Seit der Aufklärung setzt die legitime öffentliche Gewalt nicht mehr auf ein vorgegebenes Gemeinwohl, sondern auf Rechtsstaat und Demokratie, auf Parlament und Regierung, die in den Grenzen des Rechts dem Wohl aller dienen. Zentraler Pfeiler dieser modernen öffentlichen Gewalt, den die Aufklärung errichtete und den das Grundgesetz und das Europarecht ausdrücklich anordnen, ist die Allgemeinheit des Gesetzes.
Die Menschen erwarten weniger eine inhaltlich bestimmte "gerechte Regel" vom Gesetzgeber – dass die Eurohilfen gesenkt oder Vermögensabgaben erhoben werden.
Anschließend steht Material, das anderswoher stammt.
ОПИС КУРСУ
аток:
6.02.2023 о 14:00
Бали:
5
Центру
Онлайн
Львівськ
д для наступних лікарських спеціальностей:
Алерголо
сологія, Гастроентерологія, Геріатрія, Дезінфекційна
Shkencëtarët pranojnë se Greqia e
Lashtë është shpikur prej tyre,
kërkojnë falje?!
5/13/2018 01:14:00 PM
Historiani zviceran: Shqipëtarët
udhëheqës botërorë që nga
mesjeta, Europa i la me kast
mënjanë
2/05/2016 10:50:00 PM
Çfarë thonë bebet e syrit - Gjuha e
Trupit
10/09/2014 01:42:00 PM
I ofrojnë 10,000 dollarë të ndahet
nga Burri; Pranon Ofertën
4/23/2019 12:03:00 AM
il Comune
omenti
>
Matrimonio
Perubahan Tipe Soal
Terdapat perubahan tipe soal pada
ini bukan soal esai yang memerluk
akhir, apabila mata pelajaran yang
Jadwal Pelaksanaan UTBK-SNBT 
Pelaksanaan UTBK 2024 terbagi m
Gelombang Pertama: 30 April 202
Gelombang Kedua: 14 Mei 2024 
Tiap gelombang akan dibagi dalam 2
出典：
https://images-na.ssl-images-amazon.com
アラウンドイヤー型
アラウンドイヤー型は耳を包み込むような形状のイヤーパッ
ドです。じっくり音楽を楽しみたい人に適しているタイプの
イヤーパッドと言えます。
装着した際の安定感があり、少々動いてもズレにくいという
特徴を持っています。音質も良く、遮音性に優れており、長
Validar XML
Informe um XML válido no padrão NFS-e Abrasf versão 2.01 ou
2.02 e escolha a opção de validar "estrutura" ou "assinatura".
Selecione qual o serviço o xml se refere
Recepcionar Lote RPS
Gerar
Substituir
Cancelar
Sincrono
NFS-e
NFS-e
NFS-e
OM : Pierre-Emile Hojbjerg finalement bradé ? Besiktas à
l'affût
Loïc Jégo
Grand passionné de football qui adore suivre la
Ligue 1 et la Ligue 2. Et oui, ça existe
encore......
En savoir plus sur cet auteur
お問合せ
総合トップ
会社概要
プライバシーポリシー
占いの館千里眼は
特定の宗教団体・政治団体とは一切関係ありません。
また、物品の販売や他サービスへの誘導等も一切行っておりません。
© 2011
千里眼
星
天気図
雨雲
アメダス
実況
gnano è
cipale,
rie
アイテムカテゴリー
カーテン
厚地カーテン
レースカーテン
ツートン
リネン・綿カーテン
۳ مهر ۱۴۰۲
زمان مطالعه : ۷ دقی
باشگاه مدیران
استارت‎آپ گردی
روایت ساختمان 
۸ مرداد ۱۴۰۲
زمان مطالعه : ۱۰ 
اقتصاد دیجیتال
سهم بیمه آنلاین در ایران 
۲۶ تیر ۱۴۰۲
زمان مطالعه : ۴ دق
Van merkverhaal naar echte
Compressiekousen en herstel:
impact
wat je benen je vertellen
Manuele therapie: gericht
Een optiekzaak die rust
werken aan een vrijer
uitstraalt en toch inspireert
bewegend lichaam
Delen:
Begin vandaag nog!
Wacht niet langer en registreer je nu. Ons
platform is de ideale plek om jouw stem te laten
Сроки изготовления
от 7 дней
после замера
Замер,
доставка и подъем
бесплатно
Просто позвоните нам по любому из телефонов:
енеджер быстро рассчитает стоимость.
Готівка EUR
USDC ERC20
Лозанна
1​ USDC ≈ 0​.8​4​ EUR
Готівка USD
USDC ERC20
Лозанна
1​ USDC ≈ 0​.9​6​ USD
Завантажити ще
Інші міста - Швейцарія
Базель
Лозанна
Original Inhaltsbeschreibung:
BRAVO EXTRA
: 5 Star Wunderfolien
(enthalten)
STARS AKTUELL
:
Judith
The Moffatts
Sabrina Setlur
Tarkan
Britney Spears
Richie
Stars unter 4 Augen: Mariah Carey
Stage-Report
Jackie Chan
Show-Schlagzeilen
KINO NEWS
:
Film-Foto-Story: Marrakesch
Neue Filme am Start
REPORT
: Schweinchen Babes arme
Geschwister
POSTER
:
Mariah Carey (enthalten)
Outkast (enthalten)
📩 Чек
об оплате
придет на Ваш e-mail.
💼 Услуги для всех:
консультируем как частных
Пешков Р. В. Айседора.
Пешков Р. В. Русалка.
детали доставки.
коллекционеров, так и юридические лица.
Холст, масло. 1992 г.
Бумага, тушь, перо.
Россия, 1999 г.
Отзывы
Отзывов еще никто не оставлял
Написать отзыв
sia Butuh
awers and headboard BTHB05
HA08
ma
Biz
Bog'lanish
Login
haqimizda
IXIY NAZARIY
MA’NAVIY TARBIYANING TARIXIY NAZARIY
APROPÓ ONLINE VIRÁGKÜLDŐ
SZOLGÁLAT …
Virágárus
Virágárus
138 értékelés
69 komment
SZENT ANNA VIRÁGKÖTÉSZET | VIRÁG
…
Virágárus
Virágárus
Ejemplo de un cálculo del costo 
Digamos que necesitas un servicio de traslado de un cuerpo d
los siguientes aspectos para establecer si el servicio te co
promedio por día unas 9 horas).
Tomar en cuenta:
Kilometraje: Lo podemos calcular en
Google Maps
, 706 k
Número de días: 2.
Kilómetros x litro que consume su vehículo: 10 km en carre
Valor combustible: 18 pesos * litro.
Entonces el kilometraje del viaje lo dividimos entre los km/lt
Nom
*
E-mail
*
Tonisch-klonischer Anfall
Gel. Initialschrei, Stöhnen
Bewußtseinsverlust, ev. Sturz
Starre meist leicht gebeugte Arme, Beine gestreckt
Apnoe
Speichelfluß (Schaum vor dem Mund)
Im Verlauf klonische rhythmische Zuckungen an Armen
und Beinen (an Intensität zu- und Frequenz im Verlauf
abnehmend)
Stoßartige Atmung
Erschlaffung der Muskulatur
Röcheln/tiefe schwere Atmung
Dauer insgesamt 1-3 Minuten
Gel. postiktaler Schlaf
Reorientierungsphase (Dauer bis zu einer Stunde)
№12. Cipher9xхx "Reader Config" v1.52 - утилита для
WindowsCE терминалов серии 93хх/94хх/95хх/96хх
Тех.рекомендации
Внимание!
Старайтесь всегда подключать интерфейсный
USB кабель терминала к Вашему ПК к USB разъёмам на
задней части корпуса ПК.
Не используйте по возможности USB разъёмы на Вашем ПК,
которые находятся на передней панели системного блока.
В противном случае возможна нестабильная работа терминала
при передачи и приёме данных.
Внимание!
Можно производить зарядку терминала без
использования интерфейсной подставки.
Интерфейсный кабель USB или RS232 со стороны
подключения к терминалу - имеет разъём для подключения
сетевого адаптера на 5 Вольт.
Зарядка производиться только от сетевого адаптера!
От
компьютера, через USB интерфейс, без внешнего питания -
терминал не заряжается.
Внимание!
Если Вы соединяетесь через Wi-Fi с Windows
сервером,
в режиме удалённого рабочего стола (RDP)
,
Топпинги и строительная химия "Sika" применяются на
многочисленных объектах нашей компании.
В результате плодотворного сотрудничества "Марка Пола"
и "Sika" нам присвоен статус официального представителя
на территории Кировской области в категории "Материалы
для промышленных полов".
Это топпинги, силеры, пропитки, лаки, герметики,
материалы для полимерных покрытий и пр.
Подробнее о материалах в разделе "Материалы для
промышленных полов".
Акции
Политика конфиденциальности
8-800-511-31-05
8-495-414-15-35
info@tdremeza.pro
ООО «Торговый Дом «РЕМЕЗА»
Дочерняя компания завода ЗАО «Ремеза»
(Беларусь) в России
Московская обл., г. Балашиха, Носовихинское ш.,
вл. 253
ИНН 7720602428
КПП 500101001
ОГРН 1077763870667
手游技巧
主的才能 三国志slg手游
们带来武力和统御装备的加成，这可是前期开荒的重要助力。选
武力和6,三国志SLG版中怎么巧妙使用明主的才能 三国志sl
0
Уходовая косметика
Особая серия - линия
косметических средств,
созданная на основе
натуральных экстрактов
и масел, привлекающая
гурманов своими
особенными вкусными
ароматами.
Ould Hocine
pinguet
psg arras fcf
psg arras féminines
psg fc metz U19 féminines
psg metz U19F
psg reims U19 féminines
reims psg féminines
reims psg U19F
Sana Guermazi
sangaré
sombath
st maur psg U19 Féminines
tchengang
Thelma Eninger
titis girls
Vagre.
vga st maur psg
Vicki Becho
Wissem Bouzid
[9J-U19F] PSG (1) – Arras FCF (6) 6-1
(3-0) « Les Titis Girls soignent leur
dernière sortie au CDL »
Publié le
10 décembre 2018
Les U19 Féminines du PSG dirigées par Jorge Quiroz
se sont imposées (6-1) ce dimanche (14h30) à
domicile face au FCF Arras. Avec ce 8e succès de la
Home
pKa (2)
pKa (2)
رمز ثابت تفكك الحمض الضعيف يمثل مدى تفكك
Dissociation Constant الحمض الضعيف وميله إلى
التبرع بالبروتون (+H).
Ein Gesetz wird dann als gerecht empfunden, wenn es dauerhaft für alle gilt und gleichmäßig angewandt wird, wenn es allgemein ist.
Die parlamentarische Demokratie wirkt durch die Parlamentsgesetze. Der Rechtsstaat fordert, das Recht zu wahren. Gerechtigkeit, Rechtsstaat und Demokratie erwarten in der Finanzkrise, allgemeine Gesetze zu erlassen, die begriffen und eingehalten werden.